We stared at each other.
“Did you hear what Otis said?” my husband asked. “I told him to turn off the faucet while he was brushing his teeth so he wouldn’t waste water, and he got really angry and told me that I had once wasted French fries.”
We laughed.
“And the other day … ,” I began. I stopped. “I think we need to make a rule,” I said. “We can’t talk about the children because we could talk about them all day.”
“O.K.”
We tried again. We stared at each other some more. I admired how handsome and muscular my husband still looked. That was good, wasn’t it? Who needed to talk?
This wasn’t going well. We needed a different approach.
We shipped the children to the in-laws. Then we locked our phones in the glove compartment and drove a few hours south into West Virginia, returning to the kind of place where we had first really talked, on a mountain in the woods.
I was afraid. What if we had nothing left to talk about?
I remember the first few hours for the paucity of conversation. We hiked and breathed. We stopped to drink water. We listened to the racket of our bodies moving through the world (tripping, breathing, sneezing) and the sounds of nature to which I was suddenly attuned: the jackhammer of a pileated woodpecker, the predatory screech of a hawk, the frozen stare of an exposed turtle and the soft sway of brush around a snake.
During that time, even my internal monologue was silent. It turned out that with all the time in the world to think, some of it must be spent not thinking. We felt refreshed and relieved to be absorbed in the rhythm of our steps.
We stopped for lunch.
We chatted about nothing, then a little something, and as we walked, we forgot about trying to talk and ended up talking. We were freed from the mechanics of life, so our talk could be, too. I had forgotten that there are certain places that promote conversation. With my children, for example, I had noticed that if I asked them over dinner what had happened at school, they would always reply, “Nothing.” But in the car the next morning, they would often transform into chatterboxes.

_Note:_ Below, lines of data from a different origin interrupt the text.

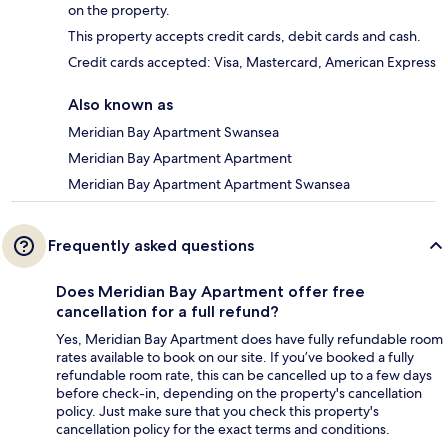
on the property.
This property accepts credit cards, debit cards and cash.
Credit cards accepted: Visa, Mastercard, American Express
Also known as
Meridian Bay Apartment Swansea
Meridian Bay Apartment Apartment
Meridian Bay Apartment Apartment Swansea
Frequently asked questions
Does Meridian Bay Apartment offer free
cancellation for a full refund?
Yes, Meridian Bay Apartment does have fully refundable room
rates available to book on our site. If you’ve booked a fully
refundable room rate, this can be cancelled up to a few days
before check-in, depending on the property's cancellation
policy. Just make sure that you check this property's
cancellation policy for the exact terms and conditions.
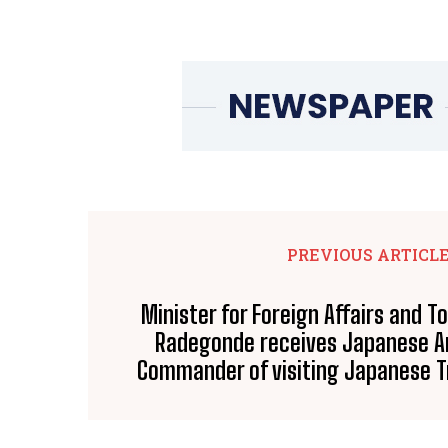
PREVIOUS ARTICL
Minister for Foreign Affairs and T
Radegonde receives Japanese 
Commander of visiting Japanese T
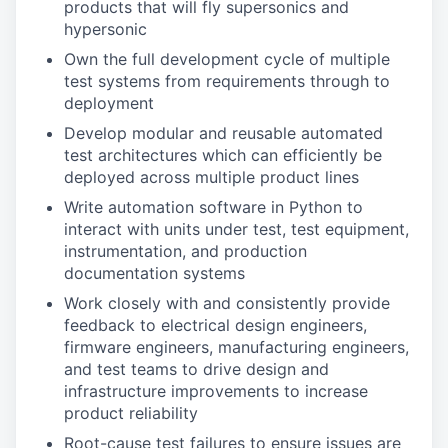
products that will fly supersonics and
hypersonic
Own the full development cycle of multiple
test systems from requirements through to
deployment
Develop modular and reusable automated
test architectures which can efficiently be
deployed across multiple product lines
Write automation software in Python to
interact with units under test, test equipment,
instrumentation, and production
documentation systems
Work closely with and consistently provide
feedback to electrical design engineers,
firmware engineers, manufacturing engineers,
and test teams to drive design and
infrastructure improvements to increase
product reliability
Root-cause test failures to ensure issues are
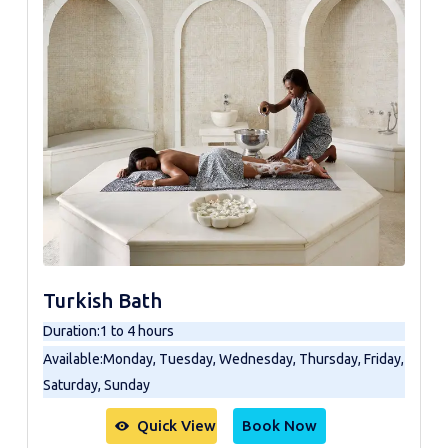
Turkish Bath
Duration
:
1 to 4 hours
Available
:
Monday, Tuesday, Wednesday, Thursday, Friday,
Saturday, Sunday
Quick View
Book Now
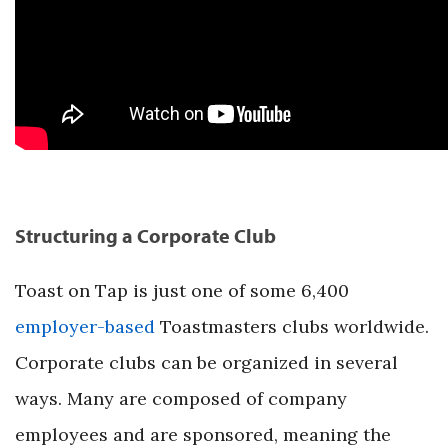
Structuring a Corporate Club
Toast on Tap is just one of some 6,400
employer-based
Toastmasters clubs worldwide.
Corporate clubs can be organized in several
ways. Many are composed of company
employees and are sponsored, meaning the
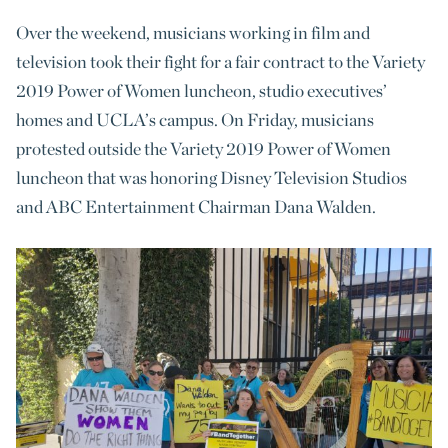
Over the weekend, musicians working in film and
television took their fight for a fair contract to the Variety
2019 Power of Women luncheon, studio executives’
homes and UCLA’s campus. On Friday, musicians
protested outside the Variety 2019 Power of Women
luncheon that was honoring Disney Television Studios
and ABC Entertainment Chairman Dana Walden.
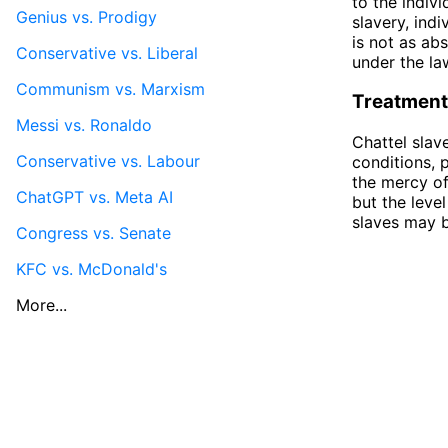
to the indiv
Genius vs. Prodigy
slavery, ind
is not as ab
Conservative vs. Liberal
under the la
Communism vs. Marxism
Treatment
Messi vs. Ronaldo
Chattel slav
Conservative vs. Labour
conditions, 
the mercy of
ChatGPT vs. Meta AI
but the leve
slaves may b
Congress vs. Senate
KFC vs. McDonald's
More...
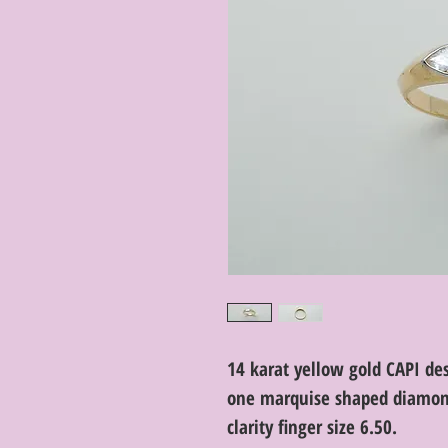
14 karat yellow gold CAPI des
one marquise shaped diamond 
clarity finger size 6.50.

Likewise, while hiking, we relaxed and fell back into talking. We related stories we had forgotten to tell each other, funny exchanges from work. We bantered and flirted, sidestepping into tangents. We reminisced, too, about our early days, an entirely new kind of talking that comes from having known someone for a long time.
Now, several times a year, my husband and I leave the children for a weekend and go hiking. We have talked our way across the ridge of the North Fork Mountain of West Virginia, down 18 miles of the Narrows in Zion National Park, through the wilds of Dolly Sods and across mountains of Vermont and New Hampshire.
Couples spend so much time together throughout a life. We human beings live a lot longer than we used to. Some of us stay married to the same person for 50 or 60 years. It’s no wonder we run out of things to talk about. It’s no surprise that we join the ranks of the dining dead. But it doesn’t have to be that way.
During our weekend respites, my husband and I feel inspired by a new alliance, a new adventure. We feel the power of long-term coexistence and a sense of having gone through the rage of life and emerged.
That’s how we fell into talk again. That’s how we fell in love again.